Your heavenly Father doesn’t want you to wonder about His love and His mercy. He has already demonstrated it to you, to the world, in the clearest, most uncertain terms – He laid all of your sins on His sinless Son along with

the condemnation your sin deserved. He nailed His Son to the cross and abandoned Him so that you might be absolutely certain that He will never abandon you, even when it seems that He Himself has turned against you as it seemed to Jacob and the Canaanite woman. God will not remember your sins. He has removed them as far from you from east is from west and cast them out of His sight forever. He doesn’t glance back at them or hold on to them just in case. The absolution is absolute. There is no reason for you to doubt it. Cling to it. Remind God of it every day. Remind Satan of it every day. Remind yourself of it every day. This is why your Lord graciously gives you and invites you to the very thing your wearied soul so desperately longs for – to be reminded that God is merciful and He still has forgiven your sins through confession and absolution.

This is why we pray. BECAUSE God hears.
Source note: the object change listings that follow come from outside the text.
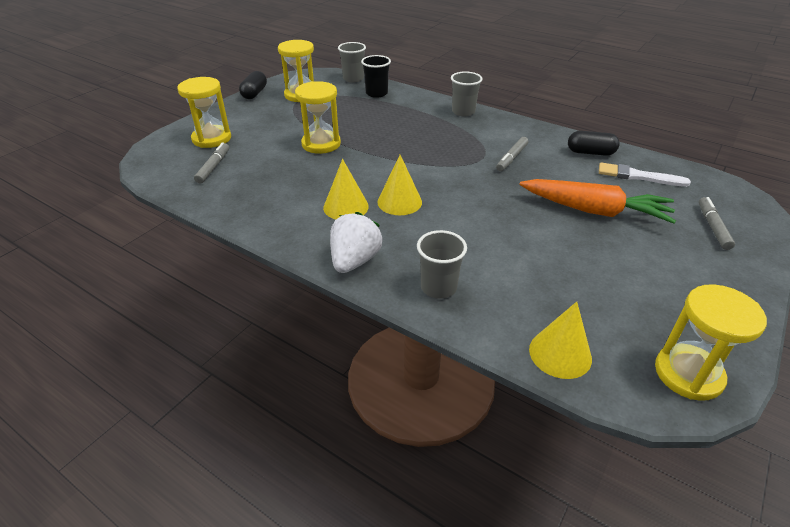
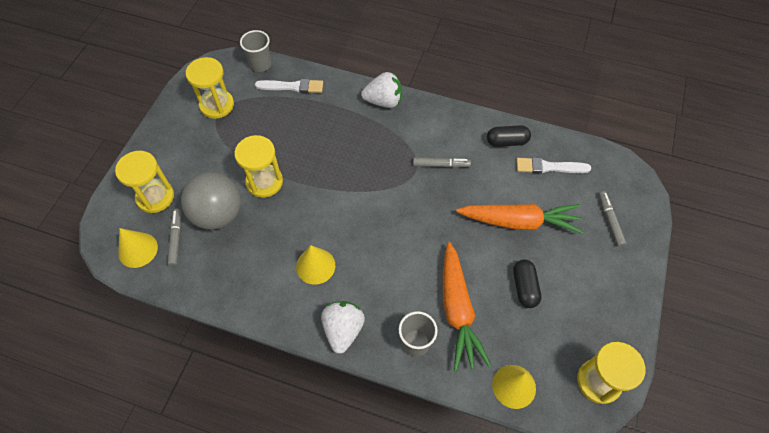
camera: 15 degrees left, 20 degrees up
(254, 93) = (167, 112): black capsule -> black capsule (524, 287)
(264, 157) = (218, 214): none -> grey ball
(376, 93) = (292, 87): black cup -> white brush
(399, 202) = (359, 248): yellow cone -> yellow cone (138, 250)
(463, 112) = (383, 101): grey cup -> white strawberry
(500, 269) = (457, 310): none -> orange carrot
(511, 158) = (441, 165): grey marker -> grey marker turned 105 degrees counterclockwise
Because God does not look at our sins or deny our prayers because of them. On the contrary, God wants you to conquer Him with His own promises. God wants you to tenaciously hold on to Him and not let go even it when seems that He is trying to walk away. Stay with Him. Don’t give up. Don’t let go. The promises of God will never change. You are being heard. You may be being tested. Who you are and how you are suffering are not ever how God wants you to know or measure His love and His mercy. Don’t let these deter or distract you. The Word declared to you – that and that alone is how you are to know and measure God.

If you will not know God through His promises, if you will only pray when you determine that you are worthy to be heard then you only invite God’s wrath because you deny all that Christ Jesus has done for you, to reconcile you to God and to reveal to you God’s steadfast love. This is the greatest insult to God, this is the highest blasphemy – to give any of the glory of your salvation and preservation which belongs only to God your heavenly Father and His Son to yourself or your own goodness. Repent and lay down your idols and trust only in the Blood of Jesus.

Let this and this alone be your comfort, your strength, and your assurance – that God has promised in His Word that He will not remember your sins or hold them against you because Jesus Christ has already made full satisfaction for them. You have no reason to doubt that – not affliction, not death, not sadness, not even the appearance of God’s anger. Let none of these steal this Word of truth from your heart – “It is finished!” God’s mercy is for you and He will answer your cries for help and deliverance in due

time and season. Cry out more, insist on His help. He will remember you and He will remember His promises to you and He will come to your rescue.